-- PASSAGE follows --
Author Archive for Emma Silverman

What Can I Do Over a Summer: Surrendering Expertise

Many of my peers in this program are tackling summer projects that are an extension of their academic research, or of long-term passions volunteering in prisons or running educational programs in schools. My project dropped in my lap when my initial proposal for the Public Scholars program fell through—I had never even heard of Pond Farm until several months ago!

Yet, there are some advantages to tackling an entirely new project this summer. For instance, my keen awareness of how little background I have with my community organization makes me predisposed to be humble about how much I will be able to accomplish in the scope of the program. Two months. It is certainly not enough time for me to become an expert in the rich and complex history of this site.
-- PASSAGE concluded --
-- LISTED ENTRIES follows --
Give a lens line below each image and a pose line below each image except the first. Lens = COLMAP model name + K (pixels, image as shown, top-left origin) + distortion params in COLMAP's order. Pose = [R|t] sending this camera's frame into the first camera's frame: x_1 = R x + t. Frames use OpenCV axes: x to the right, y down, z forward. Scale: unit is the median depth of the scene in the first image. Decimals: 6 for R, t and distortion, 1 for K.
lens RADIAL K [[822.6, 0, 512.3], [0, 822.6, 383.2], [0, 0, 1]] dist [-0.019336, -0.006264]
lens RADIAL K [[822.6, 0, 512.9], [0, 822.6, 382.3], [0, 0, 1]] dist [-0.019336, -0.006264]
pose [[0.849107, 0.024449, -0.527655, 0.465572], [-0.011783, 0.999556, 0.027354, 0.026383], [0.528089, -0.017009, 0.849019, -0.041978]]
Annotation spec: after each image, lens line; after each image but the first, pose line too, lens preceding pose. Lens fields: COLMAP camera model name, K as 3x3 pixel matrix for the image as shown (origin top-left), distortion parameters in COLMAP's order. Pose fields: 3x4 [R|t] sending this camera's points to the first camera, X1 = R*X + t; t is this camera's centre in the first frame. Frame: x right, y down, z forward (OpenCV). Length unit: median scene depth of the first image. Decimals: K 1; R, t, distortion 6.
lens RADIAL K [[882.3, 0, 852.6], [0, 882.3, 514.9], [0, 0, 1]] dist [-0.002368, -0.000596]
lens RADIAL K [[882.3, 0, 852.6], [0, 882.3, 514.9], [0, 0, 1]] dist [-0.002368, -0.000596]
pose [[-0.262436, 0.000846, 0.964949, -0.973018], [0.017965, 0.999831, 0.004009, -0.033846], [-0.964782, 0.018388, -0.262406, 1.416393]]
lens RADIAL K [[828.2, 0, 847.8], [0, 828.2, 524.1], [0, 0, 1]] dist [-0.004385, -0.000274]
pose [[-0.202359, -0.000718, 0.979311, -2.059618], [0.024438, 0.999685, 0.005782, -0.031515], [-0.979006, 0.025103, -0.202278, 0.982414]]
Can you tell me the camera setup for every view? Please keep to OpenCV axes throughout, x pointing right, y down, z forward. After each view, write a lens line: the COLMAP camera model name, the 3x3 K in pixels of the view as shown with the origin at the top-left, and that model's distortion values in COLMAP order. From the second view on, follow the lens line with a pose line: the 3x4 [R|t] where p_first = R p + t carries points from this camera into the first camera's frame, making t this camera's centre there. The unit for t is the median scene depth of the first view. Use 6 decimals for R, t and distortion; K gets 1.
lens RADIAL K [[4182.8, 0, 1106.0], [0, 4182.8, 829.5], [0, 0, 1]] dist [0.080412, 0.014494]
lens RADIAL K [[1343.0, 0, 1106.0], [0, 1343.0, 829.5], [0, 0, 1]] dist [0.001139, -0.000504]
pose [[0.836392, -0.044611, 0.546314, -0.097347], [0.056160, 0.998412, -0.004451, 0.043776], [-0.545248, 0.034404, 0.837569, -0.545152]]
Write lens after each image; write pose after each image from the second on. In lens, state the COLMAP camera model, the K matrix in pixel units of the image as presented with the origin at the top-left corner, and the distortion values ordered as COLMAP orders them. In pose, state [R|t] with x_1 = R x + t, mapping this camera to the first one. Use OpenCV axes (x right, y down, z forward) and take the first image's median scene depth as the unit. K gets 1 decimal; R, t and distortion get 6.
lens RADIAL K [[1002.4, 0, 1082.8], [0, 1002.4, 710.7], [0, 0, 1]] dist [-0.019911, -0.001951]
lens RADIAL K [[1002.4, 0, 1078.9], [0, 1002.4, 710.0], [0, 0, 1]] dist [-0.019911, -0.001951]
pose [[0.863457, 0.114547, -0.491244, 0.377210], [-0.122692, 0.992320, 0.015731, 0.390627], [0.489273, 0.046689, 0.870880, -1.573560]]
-- LISTED ENTRIES concluded --
* [ASSIGNMENT]: Continue the post about the Pond Farm summer project, beginning right after its final sentence. This material was drawn from an unrelated source.

* [RESPONSE BOX]:
If being a public scholar means surrendering the pretense of mastery, then what do I have to offer? In my last blog post I wrote that I consider my role this summer to be that of a translator and facilitator rather than an expert. With this framing of my duties, I am able to set achievable goals for the summer. I’ll help to translate a handful of people’s life histories into video interviews. I’ll facilitate the creation of a platform for a digital history map, and collect the materials to be showcased in that platform. Finally, and just as importantly, I’ll translate what I have accomplished this summer into an accessible guide for the person who takes up the project after me.

Two months is limiting, but it is enough to make great strides in establishing a public history of Pond Farm, provided that I admit the limits of my knowledge so that I can direct my resources where they will be most effective.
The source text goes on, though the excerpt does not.